Kafka extensions use libkafka native libraries. That is included in the Kafka Extensions NuGet package. However, for the Linux and OSX environment, you need to specify LD_LIBRARY_PATH
for the Azure Functions runtime refer to the native library.
$ export LD_LIBRARY_PATH=/workspace/bin/runtimes/linux-x64/native
For the devcontainer, you will find the configuration on the devcontainer.json.
If you deploy your app on the Linux Premium Functions, you need to configure App settings with LD_LIBRARY_PATH.
For more details, refer to Linux Premium plan configuration
You can find the configuration for the Confluent Cloud for C# in Connecting to Confluent Cloud in Azure.
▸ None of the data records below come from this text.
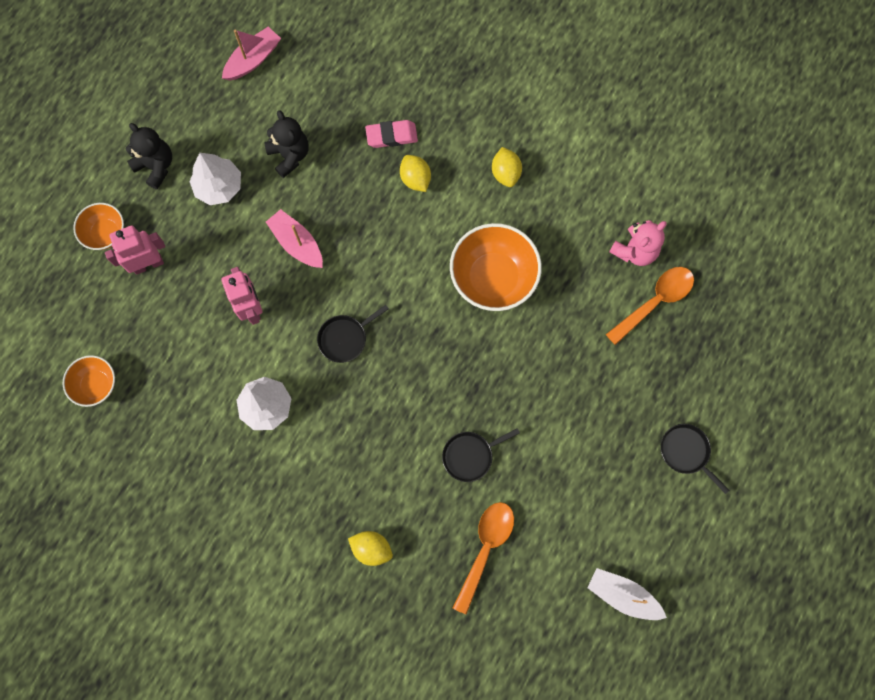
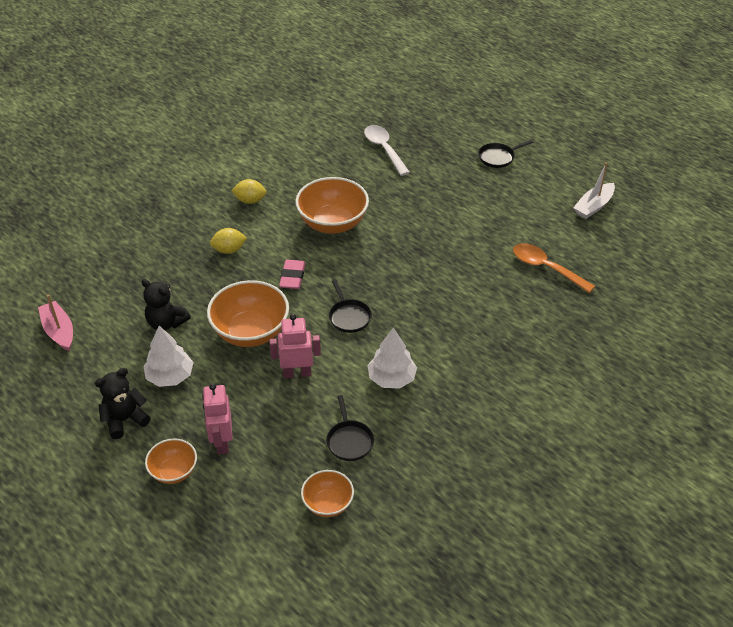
camera: 75 degrees left, 30 degrees down
(289, 155) = (166, 323): black teddy bear -> black teddy bear turned 135 degrees counterclockwise
(297, 243) = (251, 332): pink boat -> orange bowl
(371, 548) = (532, 332): yellow lemon -> none
(391, 136) = (183, 257): pink eraser -> pink eraser (292, 277)
(470, 456) = (471, 262): black pan -> black pan (349, 441)
(634, 251) = (342, 151): pink teddy bear -> none
(655, 301) = (384, 149): orange spoon -> white spoon

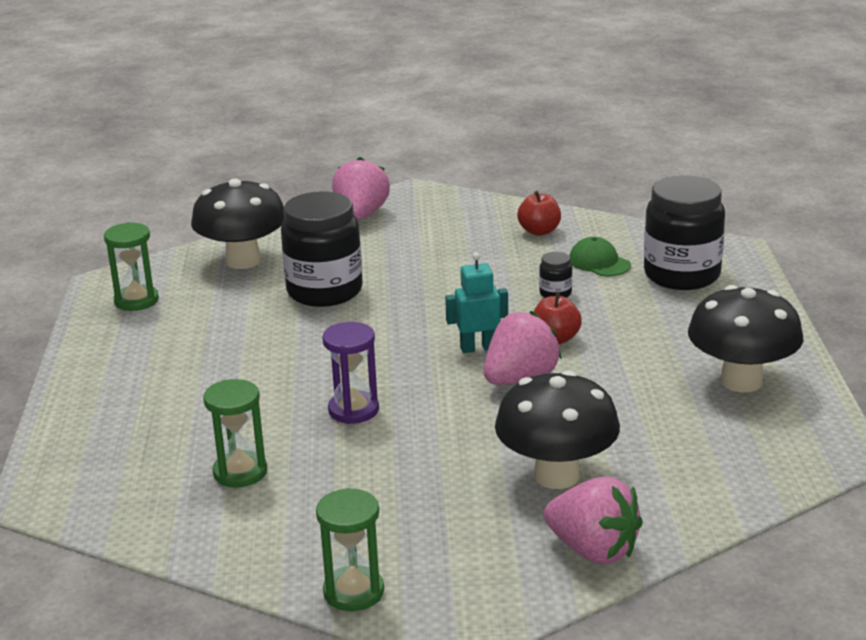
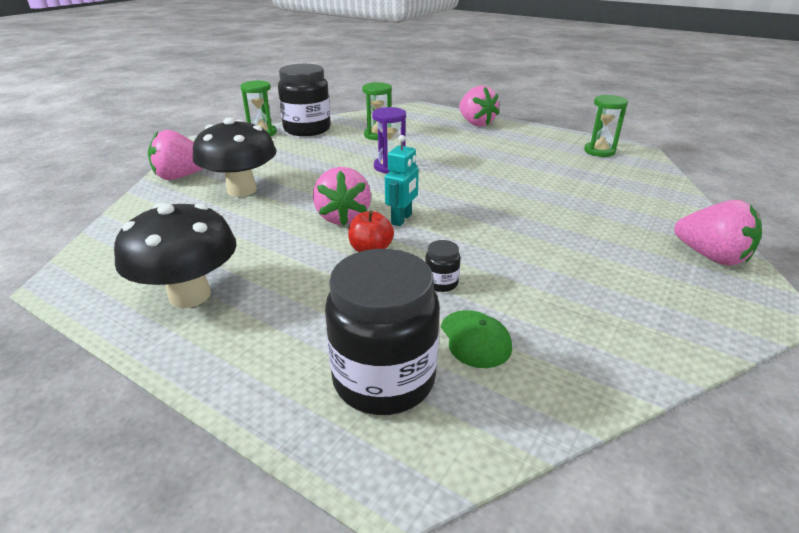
camera: 125 degrees right, 5 degrees up
(92, 413) = (476, 123): none -> pink strawberry
(243, 261) = (638, 189): black mushroom -> none
(324, 291) = (555, 199): black jar -> black jar (307, 129)
(539, 231) = (593, 339): red apple -> none
(599, 262) = (475, 338): green cap -> green cap turned 75 degrees clockwise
Java and Python have a binding library. Currently, it resides in this repository. In the near feature, it will move to the official repo. So you don't need to install manually.
However, currently, we need to install it manually. Please follow the instruction for each README.md.
For the KafkaTrigger and non-C# implementation, if we want to execute Kafka trigger with batch, you can configure cardinality
and dataType
. For more details, refer to Language support configuration
If you have problems connecting to localhost:9092 try to add broker 127.0.0.1
to your host file and use instead of localhost.
The sample provides a devcontainer profile. Open the folder in VsCode and perform the action Remote-Containers: Reopen in Container
. The action will reopen VsCode inside a container, together with the Confluent's Kafka starter sample. Then run the function inside the remote container using the following local.settings.json file:
{
"IsEncrypted": false,
"Values": {
"FUNCTIONS_WORKER_RUNTIME": "node",
"AzureWebJobsStorage": "{AzureWebJobsStorage}",
"BrokerList":"broker:29092"
}
}
Headers are supported for both Kafka Trigger and Kafka Output binding. You can find the samples for headers in this folder with name KafkaTriggerWithHeaders
, KafkaTriggerManyWithHeaders
for Trigger functions and KafakOutputWithHeaders
, KafkaOutputManyWithHeaders
for output binding functions.
KafkaOutputWithHeaders
is a sample for single event type while KafkaOutputManyWithHeaders
is for batch events.
To run KafkaOutputWithHeaders
function, send a http GET request with message at url http://localhost:7071/api/KafkaOutputWithHeaders?message=<your_message>
. It will create a new Kafka Event with payload as your_message and headers as { Key: 'test', Value: '<language>'}
.
Similarly, to run KafkaOutputManyWithHeaders
function, send a http GET request at url http://localhost:7071/api/KafkaOutputManyWithHeaders
. It would create two messages with headers on given topic.
KafkaTriggerWithHeaders
is a sample for single event type while KafkaTriggerManyWithHeaders
is for batch events.
KafkaTriggerWithHeaders
will be triggered whenever there is a Kafka Event. It prints the message and the corresponding headers for that message.
Similarly, KafkaTriggerManyWithHeaders
is a trigger function which processes batch of Kafka events. For all the events in the batch, it prints the message and corresponding headers.